─── DATASET ENTRIES

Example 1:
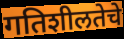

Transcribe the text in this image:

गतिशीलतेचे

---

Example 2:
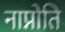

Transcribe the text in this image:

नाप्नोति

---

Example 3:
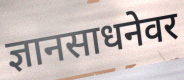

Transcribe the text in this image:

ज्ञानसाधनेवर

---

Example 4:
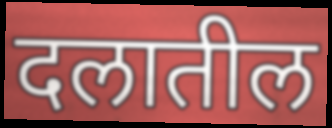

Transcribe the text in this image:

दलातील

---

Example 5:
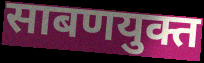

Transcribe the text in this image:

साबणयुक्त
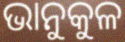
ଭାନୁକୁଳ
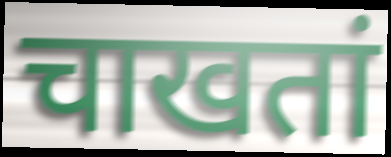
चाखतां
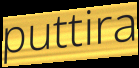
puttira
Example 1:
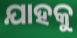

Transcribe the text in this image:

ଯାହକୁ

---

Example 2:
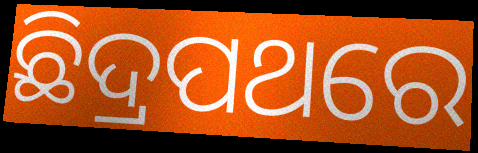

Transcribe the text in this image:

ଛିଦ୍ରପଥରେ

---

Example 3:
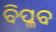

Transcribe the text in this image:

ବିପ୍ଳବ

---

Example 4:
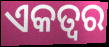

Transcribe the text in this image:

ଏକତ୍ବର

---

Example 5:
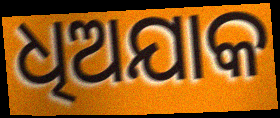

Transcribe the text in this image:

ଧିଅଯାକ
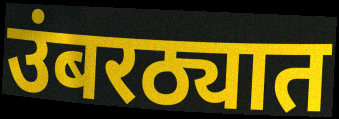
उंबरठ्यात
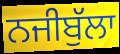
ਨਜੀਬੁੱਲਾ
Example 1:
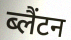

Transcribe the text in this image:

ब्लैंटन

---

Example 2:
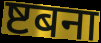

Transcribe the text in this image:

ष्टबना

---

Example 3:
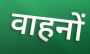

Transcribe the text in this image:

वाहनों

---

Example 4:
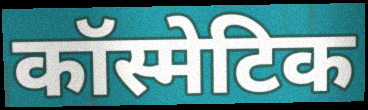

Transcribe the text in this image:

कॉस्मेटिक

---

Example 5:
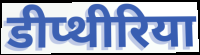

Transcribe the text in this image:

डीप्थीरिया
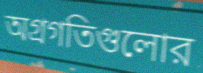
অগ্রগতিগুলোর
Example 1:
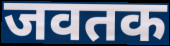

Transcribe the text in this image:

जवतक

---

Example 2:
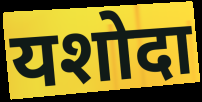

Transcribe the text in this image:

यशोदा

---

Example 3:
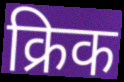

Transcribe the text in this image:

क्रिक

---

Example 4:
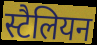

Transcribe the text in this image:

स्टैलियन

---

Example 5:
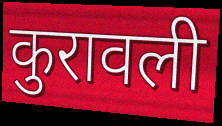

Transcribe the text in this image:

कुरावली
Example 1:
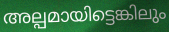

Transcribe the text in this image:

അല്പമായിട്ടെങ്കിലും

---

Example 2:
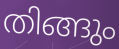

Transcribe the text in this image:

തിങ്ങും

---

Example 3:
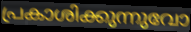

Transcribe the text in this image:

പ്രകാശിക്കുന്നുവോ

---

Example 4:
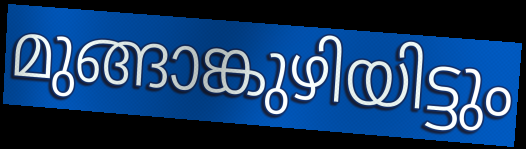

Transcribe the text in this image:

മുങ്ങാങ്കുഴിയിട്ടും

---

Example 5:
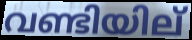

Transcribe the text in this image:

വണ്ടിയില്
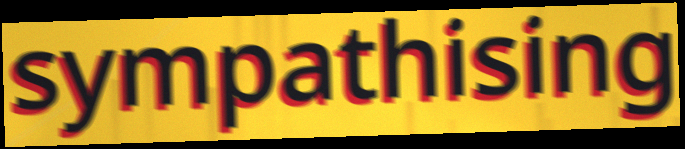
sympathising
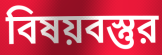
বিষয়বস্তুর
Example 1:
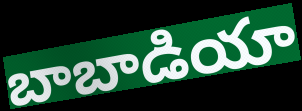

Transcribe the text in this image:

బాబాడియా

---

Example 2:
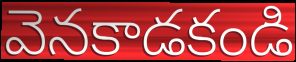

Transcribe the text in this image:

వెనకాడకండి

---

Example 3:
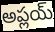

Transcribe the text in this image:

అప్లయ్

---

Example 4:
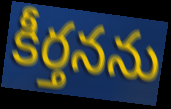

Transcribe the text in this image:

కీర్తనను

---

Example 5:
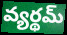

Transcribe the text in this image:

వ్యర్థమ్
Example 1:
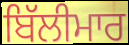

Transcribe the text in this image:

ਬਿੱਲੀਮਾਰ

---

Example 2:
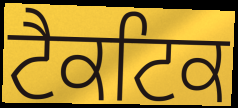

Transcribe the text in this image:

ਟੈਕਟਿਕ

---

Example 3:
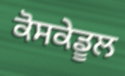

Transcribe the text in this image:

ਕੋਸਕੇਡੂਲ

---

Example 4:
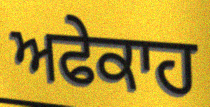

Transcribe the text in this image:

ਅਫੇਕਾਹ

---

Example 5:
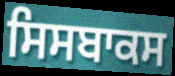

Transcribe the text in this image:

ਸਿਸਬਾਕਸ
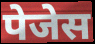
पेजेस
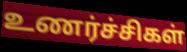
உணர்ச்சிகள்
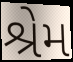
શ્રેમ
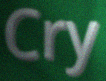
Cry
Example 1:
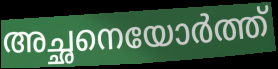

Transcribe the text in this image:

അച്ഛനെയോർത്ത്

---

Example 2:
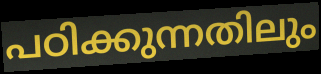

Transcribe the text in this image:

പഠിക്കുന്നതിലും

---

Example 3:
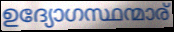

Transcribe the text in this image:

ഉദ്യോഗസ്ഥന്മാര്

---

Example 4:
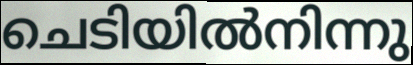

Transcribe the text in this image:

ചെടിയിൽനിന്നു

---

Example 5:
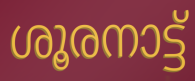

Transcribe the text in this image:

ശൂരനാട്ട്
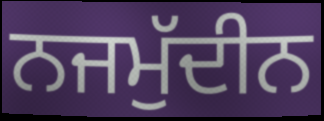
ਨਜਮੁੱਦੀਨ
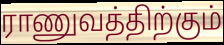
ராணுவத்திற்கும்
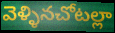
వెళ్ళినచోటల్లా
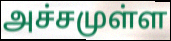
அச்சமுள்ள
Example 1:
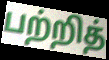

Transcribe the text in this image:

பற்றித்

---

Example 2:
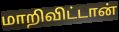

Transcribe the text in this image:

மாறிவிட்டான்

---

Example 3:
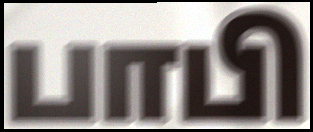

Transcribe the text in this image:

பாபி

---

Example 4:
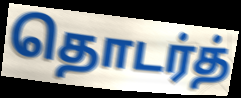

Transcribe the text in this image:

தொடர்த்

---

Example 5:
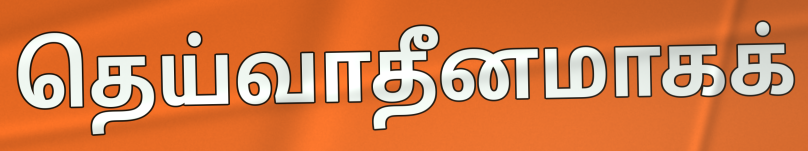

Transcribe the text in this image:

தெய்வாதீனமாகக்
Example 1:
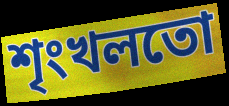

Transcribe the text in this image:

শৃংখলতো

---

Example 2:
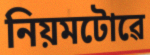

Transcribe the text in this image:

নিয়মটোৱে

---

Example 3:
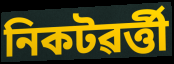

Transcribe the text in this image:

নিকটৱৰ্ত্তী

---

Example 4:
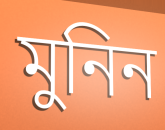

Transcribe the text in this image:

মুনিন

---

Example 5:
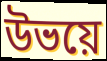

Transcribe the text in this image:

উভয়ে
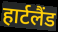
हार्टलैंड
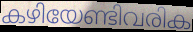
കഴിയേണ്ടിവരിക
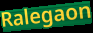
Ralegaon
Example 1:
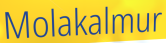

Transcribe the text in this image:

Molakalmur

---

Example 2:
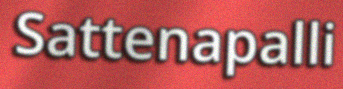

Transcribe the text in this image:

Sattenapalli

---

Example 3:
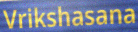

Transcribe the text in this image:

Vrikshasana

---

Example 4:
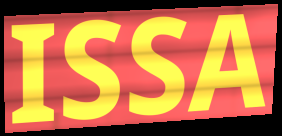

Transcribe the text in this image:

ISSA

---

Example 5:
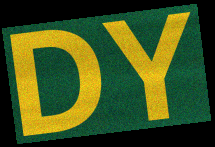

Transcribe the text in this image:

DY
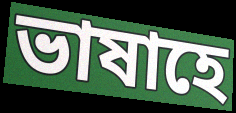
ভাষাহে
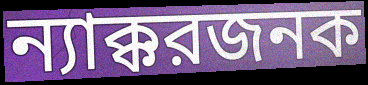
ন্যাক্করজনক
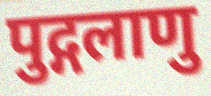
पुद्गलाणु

──────

__THE PROBLEM__. Copy out the data above exactly, except the pictures.

__REPLY TO THE TASK__.
Example 1:

Transcribe the text in this image:

गतिशीलतेचे

---

Example 2:

Transcribe the text in this image:

नाप्नोति

---

Example 3:

Transcribe the text in this image:

ज्ञानसाधनेवर

---

Example 4:

Transcribe the text in this image:

दलातील

---

Example 5:

Transcribe the text in this image:

साबणयुक्त
ଭାନୁକୁଳ
चाखतां
puttira
Example 1:

Transcribe the text in this image:

ଯାହକୁ

---

Example 2:

Transcribe the text in this image:

ଛିଦ୍ରପଥରେ

---

Example 3:

Transcribe the text in this image:

ବିପ୍ଳବ

---

Example 4:

Transcribe the text in this image:

ଏକତ୍ବର

---

Example 5:

Transcribe the text in this image:

ଧିଅଯାକ
उंबरठ्यात
ਨਜੀਬੁੱਲਾ
Example 1:

Transcribe the text in this image:

ब्लैंटन

---

Example 2:

Transcribe the text in this image:

ष्टबना

---

Example 3:

Transcribe the text in this image:

वाहनों

---

Example 4:

Transcribe the text in this image:

कॉस्मेटिक

---

Example 5:

Transcribe the text in this image:

डीप्थीरिया
অগ্রগতিগুলোর
Example 1:

Transcribe the text in this image:

जवतक

---

Example 2:

Transcribe the text in this image:

यशोदा

---

Example 3:

Transcribe the text in this image:

क्रिक

---

Example 4:

Transcribe the text in this image:

स्टैलियन

---

Example 5:

Transcribe the text in this image:

कुरावली
Example 1:

Transcribe the text in this image:

അല്പമായിട്ടെങ്കിലും

---

Example 2:

Transcribe the text in this image:

തിങ്ങും

---

Example 3:

Transcribe the text in this image:

പ്രകാശിക്കുന്നുവോ

---

Example 4:

Transcribe the text in this image:

മുങ്ങാങ്കുഴിയിട്ടും

---

Example 5:

Transcribe the text in this image:

വണ്ടിയില്
sympathising
বিষয়বস্তুর
Example 1:

Transcribe the text in this image:

బాబాడియా

---

Example 2:

Transcribe the text in this image:

వెనకాడకండి

---

Example 3:

Transcribe the text in this image:

అప్లయ్

---

Example 4:

Transcribe the text in this image:

కీర్తనను

---

Example 5:

Transcribe the text in this image:

వ్యర్థమ్
Example 1:

Transcribe the text in this image:

ਬਿੱਲੀਮਾਰ

---

Example 2:

Transcribe the text in this image:

ਟੈਕਟਿਕ

---

Example 3:

Transcribe the text in this image:

ਕੋਸਕੇਡੂਲ

---

Example 4:

Transcribe the text in this image:

ਅਫੇਕਾਹ

---

Example 5:

Transcribe the text in this image:

ਸਿਸਬਾਕਸ
पेजेस
உணர்ச்சிகள்
શ્રેમ
Cry
Example 1:

Transcribe the text in this image:

അച്ഛനെയോർത്ത്

---

Example 2:

Transcribe the text in this image:

പഠിക്കുന്നതിലും

---

Example 3:

Transcribe the text in this image:

ഉദ്യോഗസ്ഥന്മാര്

---

Example 4:

Transcribe the text in this image:

ചെടിയിൽനിന്നു

---

Example 5:

Transcribe the text in this image:

ശൂരനാട്ട്
ਨਜਮੁੱਦੀਨ
ராணுவத்திற்கும்
వెళ్ళినచోటల్లా
அச்சமுள்ள
Example 1:

Transcribe the text in this image:

பற்றித்

---

Example 2:

Transcribe the text in this image:

மாறிவிட்டான்

---

Example 3:

Transcribe the text in this image:

பாபி

---

Example 4:

Transcribe the text in this image:

தொடர்த்

---

Example 5:

Transcribe the text in this image:

தெய்வாதீனமாகக்
Example 1:

Transcribe the text in this image:

শৃংখলতো

---

Example 2:

Transcribe the text in this image:

নিয়মটোৱে

---

Example 3:

Transcribe the text in this image:

নিকটৱৰ্ত্তী

---

Example 4:

Transcribe the text in this image:

মুনিন

---

Example 5:

Transcribe the text in this image:

উভয়ে
हार्टलैंड
കഴിയേണ്ടിവരിക
Ralegaon
Example 1:

Transcribe the text in this image:

Molakalmur

---

Example 2:

Transcribe the text in this image:

Sattenapalli

---

Example 3:

Transcribe the text in this image:

Vrikshasana

---

Example 4:

Transcribe the text in this image:

ISSA

---

Example 5:

Transcribe the text in this image:

DY
ভাষাহে
ন্যাক্করজনক
पुद्गलाणु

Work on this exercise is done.